From: Wen Gu <guwen@linux.alibaba.com>
To: "Uladzislau Rezki (Sony)" <urezki@gmail.com>
Cc: shaozhengchao <shaozhengchao@huawei.com>,
linux-mm@kvack.org, LKML <linux-kernel@vger.kernel.org>
Subject: Re: [PATCH v3 04/11] mm: vmalloc: Remove global vmap_area_root rb-tree
Date: Fri, 5 Jan 2024 16:10:32 +0800 [thread overview]
Message-ID: <238e63cd-e0e8-4fbf-852f-bc4d5bc35d5a@linux.alibaba.com> (raw)
In-Reply-To: <20240102184633.748113-5-urezki@gmail.com>
[-- Attachment #1: Type: text/plain, Size: 5957 bytes --]

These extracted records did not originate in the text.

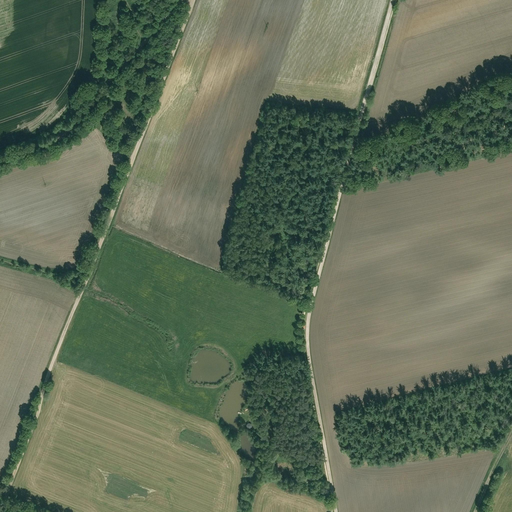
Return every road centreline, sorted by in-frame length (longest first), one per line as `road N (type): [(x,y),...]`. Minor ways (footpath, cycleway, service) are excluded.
road 1 (track): [(0,510),(193,0)]
road 2 (track): [(335,511),(307,320),(393,0)]
road 3 (track): [(181,0),(56,140),(0,160)]
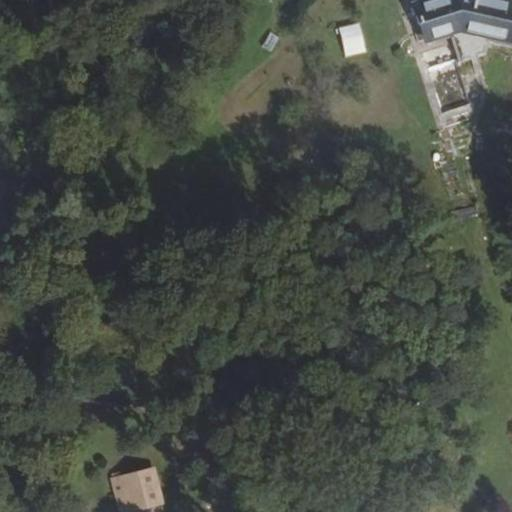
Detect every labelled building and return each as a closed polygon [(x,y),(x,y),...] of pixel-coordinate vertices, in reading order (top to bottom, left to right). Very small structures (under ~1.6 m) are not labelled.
[(458,31),(511,43),(511,39),(511,4),(493,0),(425,0),(412,4),(423,42),(458,31)] [(359,24),(337,28),(343,58),(364,54),(359,24)] [(420,55),(440,119),(470,110),(455,64),(471,59),(465,40),(420,55)] [(42,396),(20,395),(17,411),(41,413),(42,396)] [(164,511),(155,467),(109,478),(116,511),(164,511)]
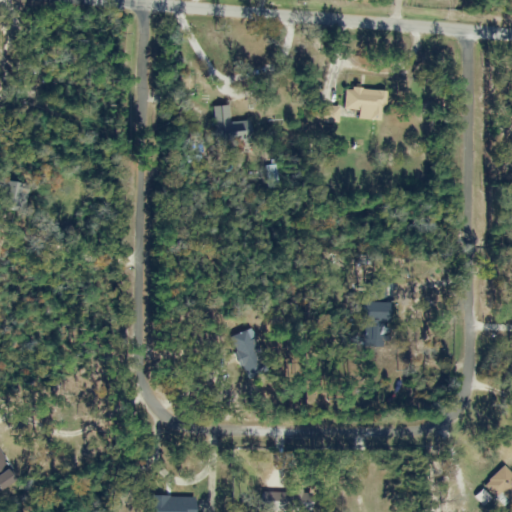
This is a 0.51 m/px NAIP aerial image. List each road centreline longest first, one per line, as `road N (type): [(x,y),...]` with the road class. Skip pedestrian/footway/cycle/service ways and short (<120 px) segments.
road 1 (residential): [(465,30),(452,406),(423,441),(134,429),(140,6)]
road 2 (residential): [(33,0),(511,34)]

On 2024/01/03 02:46, Uladzislau Rezki wrote:
> Store allocated objects in a separate nodes. A va->va_start
> address is converted into a correct node where it should
> be placed and resided. An addr_to_node() function is used
> to do a proper address conversion to determine a node that
> contains a VA.
>
> Such approach balances VAs across nodes as a result an access
> becomes scalable. Number of nodes in a system depends on number
> of CPUs.
>
> Please note:
>
> 1. As of now allocated VAs are bound to a node-0. It means the
> patch does not give any difference comparing with a current
> behavior;
>
> 2. The global vmap_area_lock, vmap_area_root are removed as there
> is no need in it anymore. The vmap_area_list is still kept and
> is _empty_. It is exported for a kexec only;
>
> 3. The vmallocinfo and vread() have to be reworked to be able to
> handle multiple nodes.
>
> Reviewed-by: Baoquan He <bhe@redhat.com>
> Signed-off-by: Uladzislau Rezki (Sony) <urezki@gmail.com>
> ---
<...>
> struct vmap_area *find_vmap_area(unsigned long addr)
> {
> + struct vmap_node *vn;
> struct vmap_area *va;
> + int i, j;
>
> - spin_lock(&vmap_area_lock);
> - va = __find_vmap_area(addr, &vmap_area_root);
> - spin_unlock(&vmap_area_lock);
> + /*
> + * An addr_to_node_id(addr) converts an address to a node index
> + * where a VA is located. If VA spans several zones and passed
> + * addr is not the same as va->va_start, what is not common, we
> + * may need to scan an extra nodes. See an example:
> + *
> + * <--va-->
> + * -|-----|-----|-----|-----|-
> + * 1 2 0 1
> + *
> + * VA resides in node 1 whereas it spans 1 and 2. If passed
> + * addr is within a second node we should do extra work. We
> + * should mention that it is rare and is a corner case from
> + * the other hand it has to be covered.
> + */
> + i = j = addr_to_node_id(addr);
> + do {
> + vn = &vmap_nodes[i];
>
> - return va;
> + spin_lock(&vn->busy.lock);
> + va = __find_vmap_area(addr, &vn->busy.root);
> + spin_unlock(&vn->busy.lock);
> +
> + if (va)
> + return va;
> + } while ((i = (i + 1) % nr_vmap_nodes) != j);
> +
> + return NULL;
> }
>
Hi Uladzislau Rezki,
I really like your work, it is great and helpful!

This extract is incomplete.